**Assignment:**
Copy out each line of the data that includes the string "were".

**The data:**

********

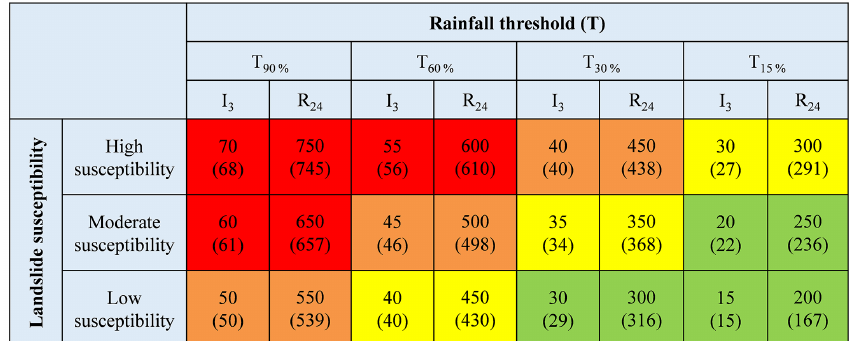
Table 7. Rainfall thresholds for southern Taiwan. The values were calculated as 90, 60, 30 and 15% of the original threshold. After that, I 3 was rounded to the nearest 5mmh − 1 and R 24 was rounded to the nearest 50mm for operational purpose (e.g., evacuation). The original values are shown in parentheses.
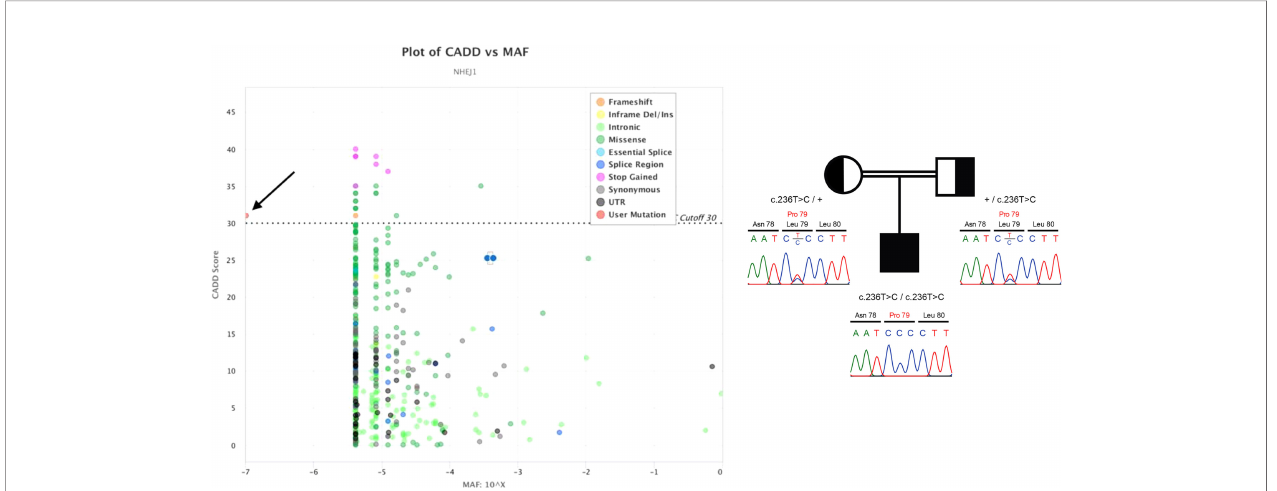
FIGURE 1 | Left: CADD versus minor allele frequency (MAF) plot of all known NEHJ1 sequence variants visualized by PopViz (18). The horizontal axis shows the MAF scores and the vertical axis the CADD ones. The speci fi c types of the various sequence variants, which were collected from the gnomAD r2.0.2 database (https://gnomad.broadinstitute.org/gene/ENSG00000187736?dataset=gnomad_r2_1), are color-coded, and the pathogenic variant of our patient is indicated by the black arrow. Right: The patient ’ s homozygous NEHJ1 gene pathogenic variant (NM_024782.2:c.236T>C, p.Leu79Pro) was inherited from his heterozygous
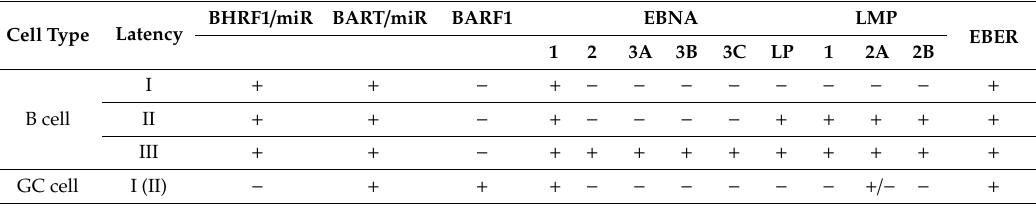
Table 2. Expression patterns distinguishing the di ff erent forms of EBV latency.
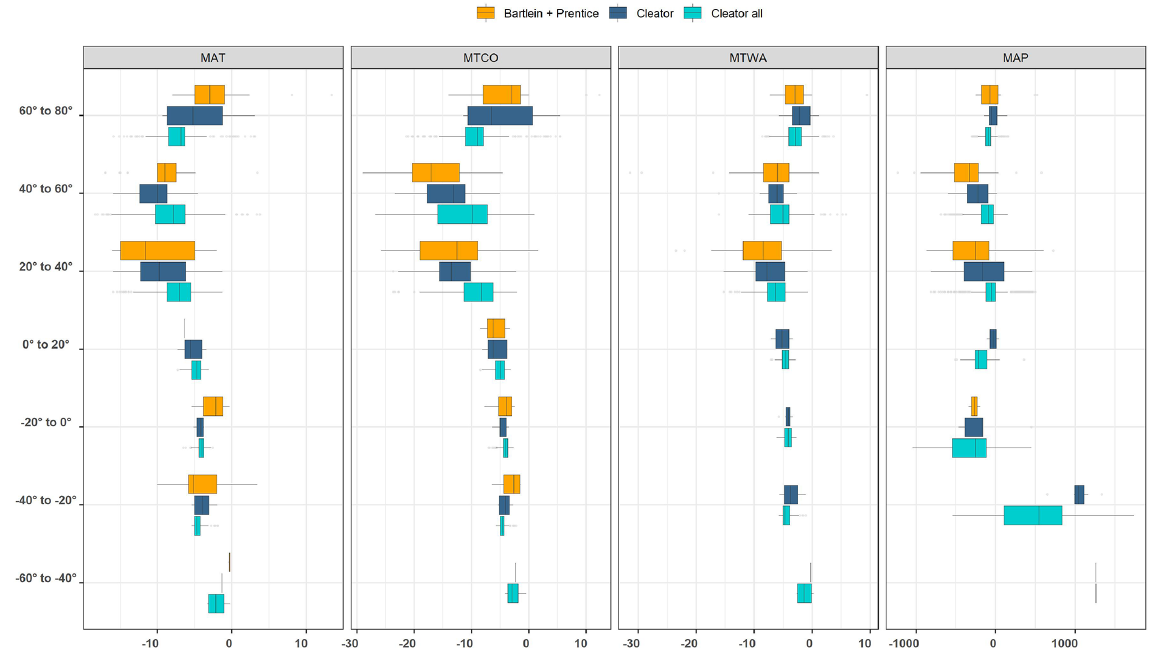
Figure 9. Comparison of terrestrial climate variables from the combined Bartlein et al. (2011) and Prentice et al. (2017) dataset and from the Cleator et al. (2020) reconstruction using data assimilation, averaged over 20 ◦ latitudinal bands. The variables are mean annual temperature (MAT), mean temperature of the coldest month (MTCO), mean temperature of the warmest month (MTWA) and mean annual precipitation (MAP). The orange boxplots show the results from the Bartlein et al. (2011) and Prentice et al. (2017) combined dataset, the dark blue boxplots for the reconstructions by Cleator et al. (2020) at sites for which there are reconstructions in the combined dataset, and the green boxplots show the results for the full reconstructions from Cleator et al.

********

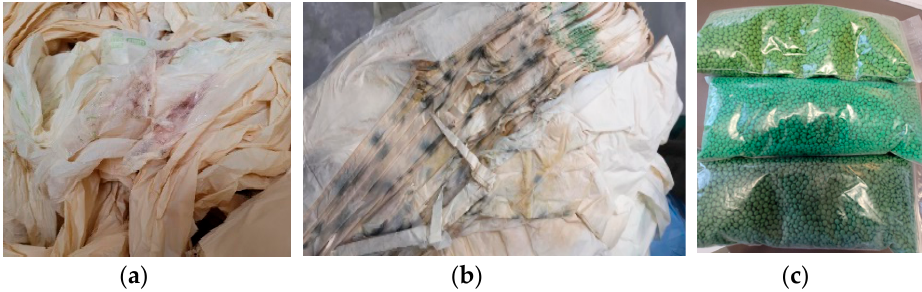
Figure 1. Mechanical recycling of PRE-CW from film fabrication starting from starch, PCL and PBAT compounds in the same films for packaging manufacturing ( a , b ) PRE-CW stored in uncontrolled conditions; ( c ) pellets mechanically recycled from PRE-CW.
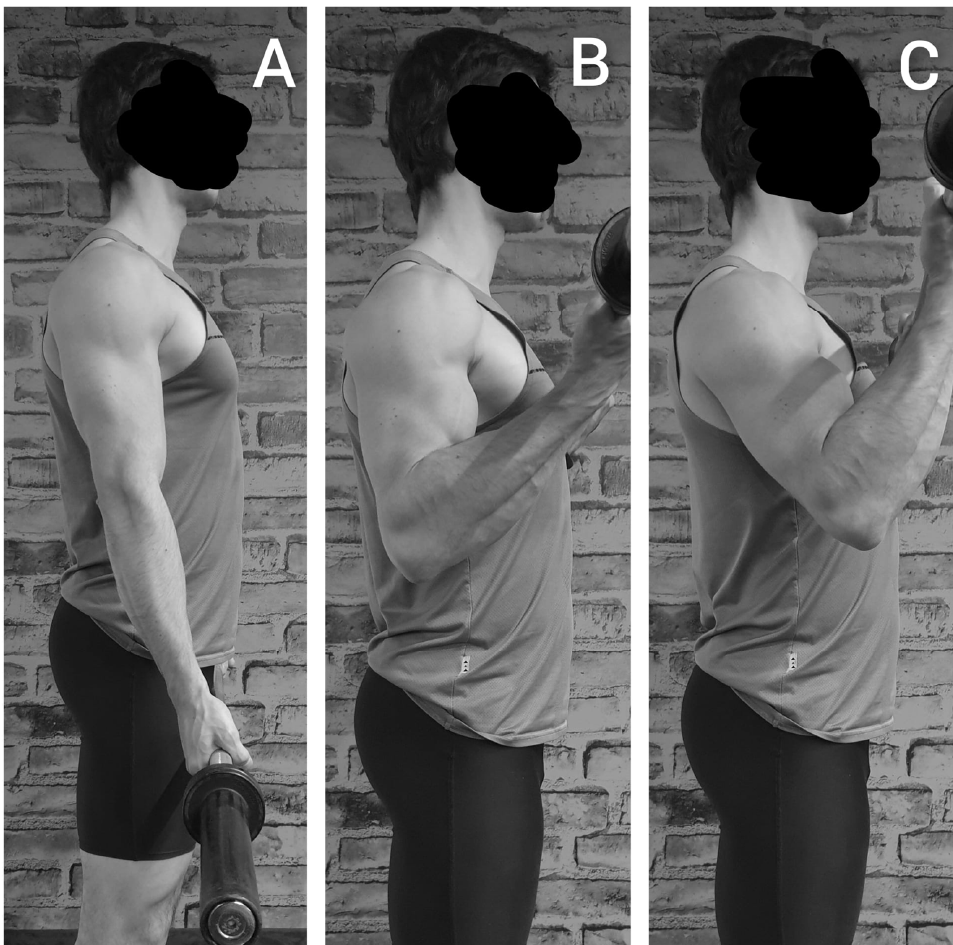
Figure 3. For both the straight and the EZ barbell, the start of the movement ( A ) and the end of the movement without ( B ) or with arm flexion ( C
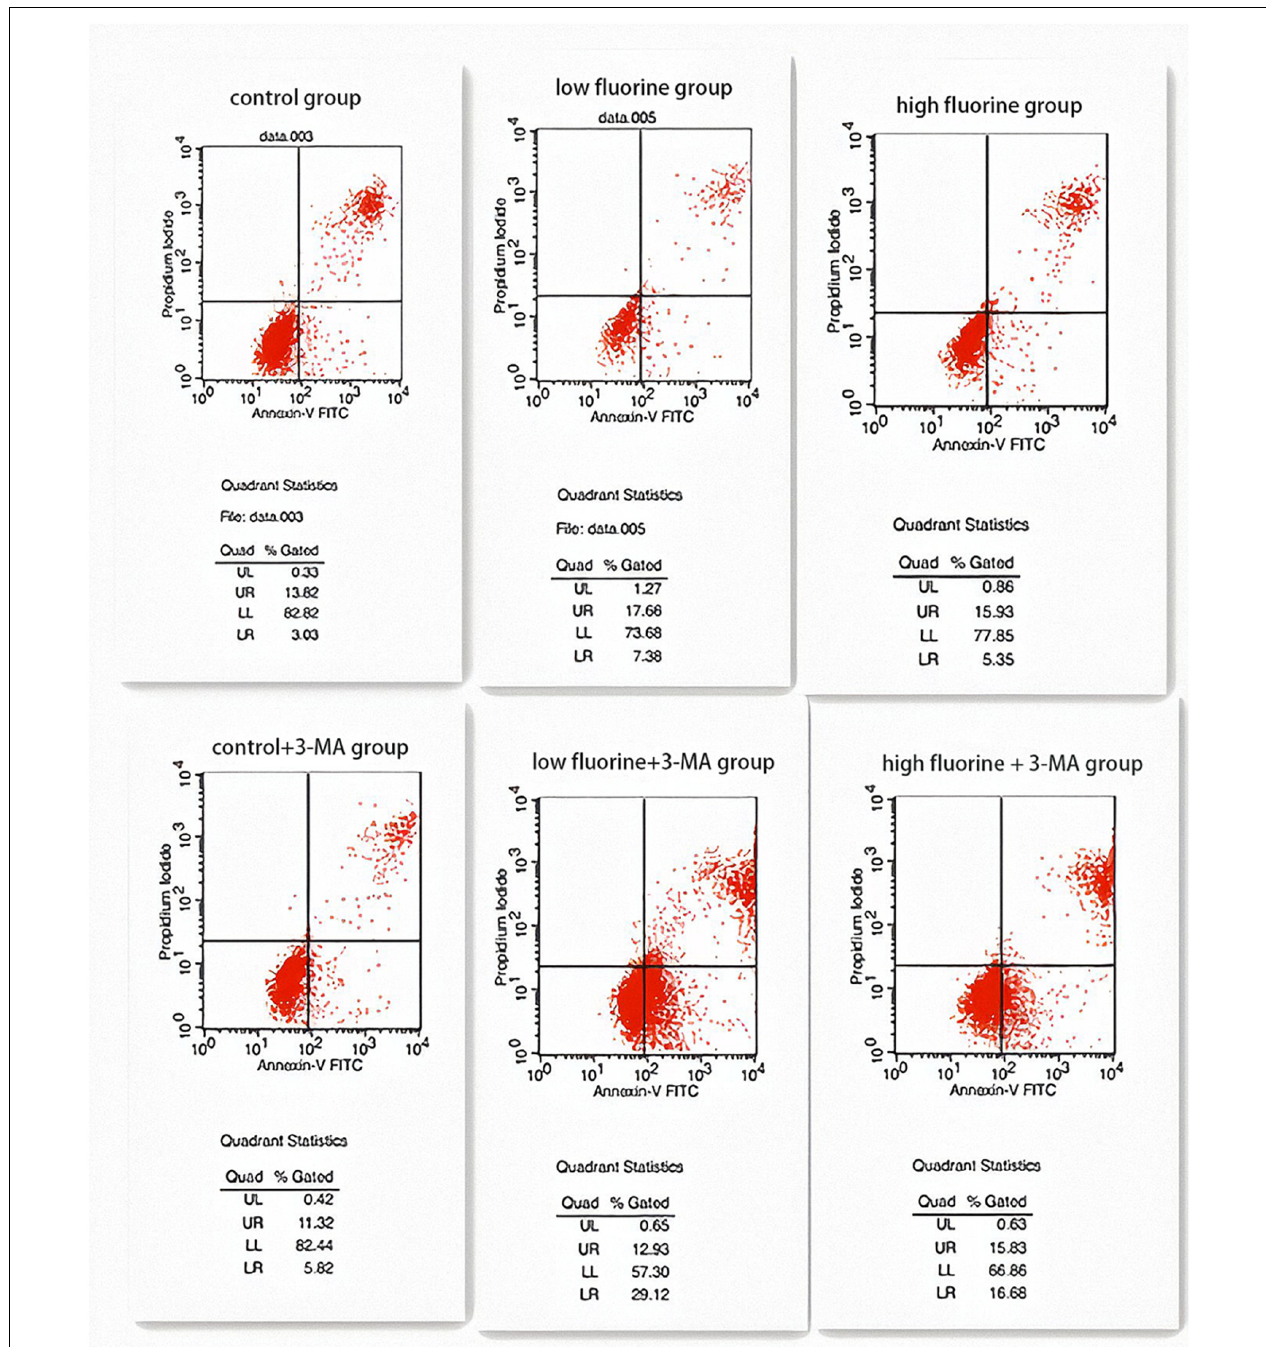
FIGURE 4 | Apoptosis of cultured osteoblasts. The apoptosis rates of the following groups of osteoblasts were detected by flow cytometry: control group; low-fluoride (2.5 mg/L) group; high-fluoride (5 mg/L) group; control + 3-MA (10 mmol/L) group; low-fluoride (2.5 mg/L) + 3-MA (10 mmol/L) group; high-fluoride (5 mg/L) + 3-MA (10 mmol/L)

********

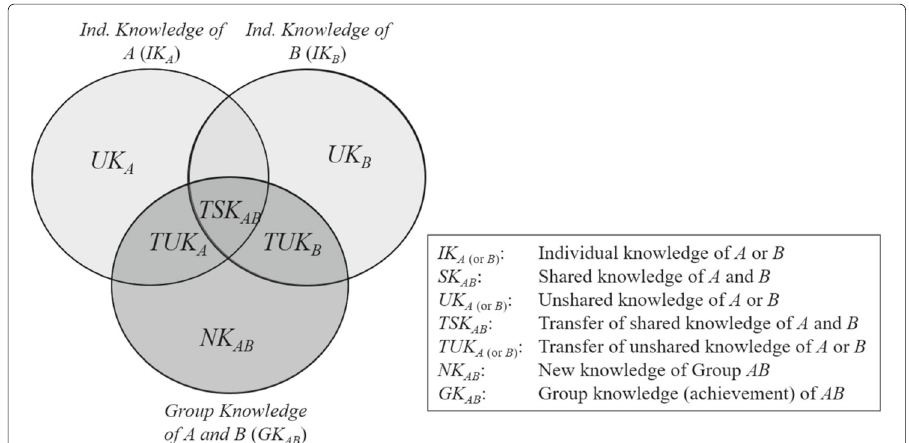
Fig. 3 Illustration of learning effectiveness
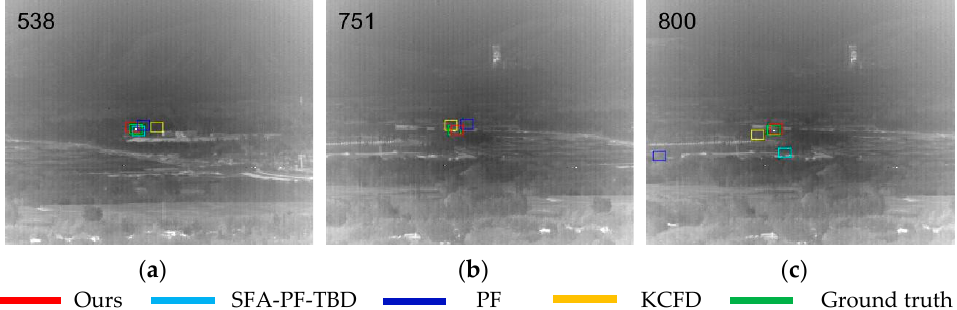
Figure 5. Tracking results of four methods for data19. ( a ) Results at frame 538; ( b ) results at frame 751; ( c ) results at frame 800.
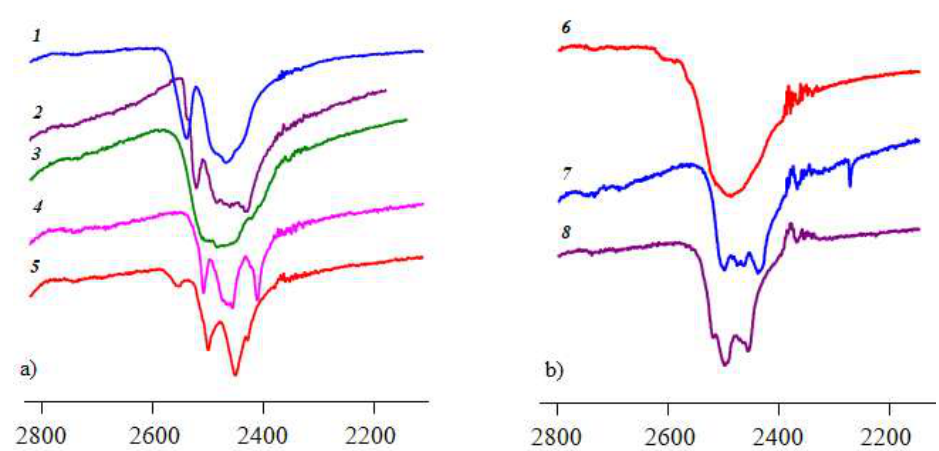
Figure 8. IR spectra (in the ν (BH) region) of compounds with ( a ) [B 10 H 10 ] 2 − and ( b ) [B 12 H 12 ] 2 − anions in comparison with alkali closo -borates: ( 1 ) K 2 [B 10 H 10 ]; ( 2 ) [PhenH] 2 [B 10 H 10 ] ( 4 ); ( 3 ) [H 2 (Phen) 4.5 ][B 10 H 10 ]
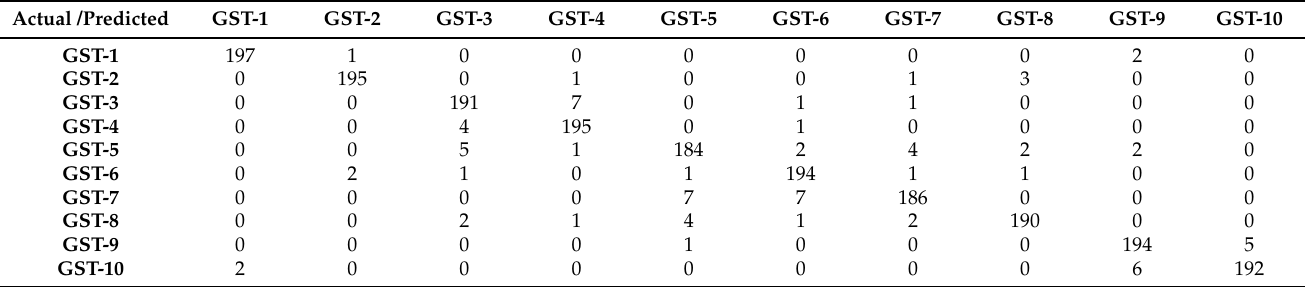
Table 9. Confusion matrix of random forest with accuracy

********

**Response to this task:**
Table 7. Rainfall thresholds for southern Taiwan. The values were calculated as 90, 60, 30 and 15% of the original threshold. After that, I 3 was rounded to the nearest 5mmh − 1 and R 24 was rounded to the nearest 50mm for operational purpose (e.g., evacuation). The original values are shown in parentheses.
FIGURE 1 | Left: CADD versus minor allele frequency (MAF) plot of all known NEHJ1 sequence variants visualized by PopViz (18). The horizontal axis shows the MAF scores and the vertical axis the CADD ones. The speci fi c types of the various sequence variants, which were collected from the gnomAD r2.0.2 database (https://gnomad.broadinstitute.org/gene/ENSG00000187736?dataset=gnomad_r2_1), are color-coded, and the pathogenic variant of our patient is indicated by the black arrow. Right: The patient ’ s homozygous NEHJ1 gene pathogenic variant (NM_024782.2:c.236T>C, p.Leu79Pro) was inherited from his heterozygous
FIGURE 4 | Apoptosis of cultured osteoblasts. The apoptosis rates of the following groups of osteoblasts were detected by flow cytometry: control group; low-fluoride (2.5 mg/L) group; high-fluoride (5 mg/L) group; control + 3-MA (10 mmol/L) group; low-fluoride (2.5 mg/L) + 3-MA (10 mmol/L) group; high-fluoride (5 mg/L) + 3-MA (10 mmol/L)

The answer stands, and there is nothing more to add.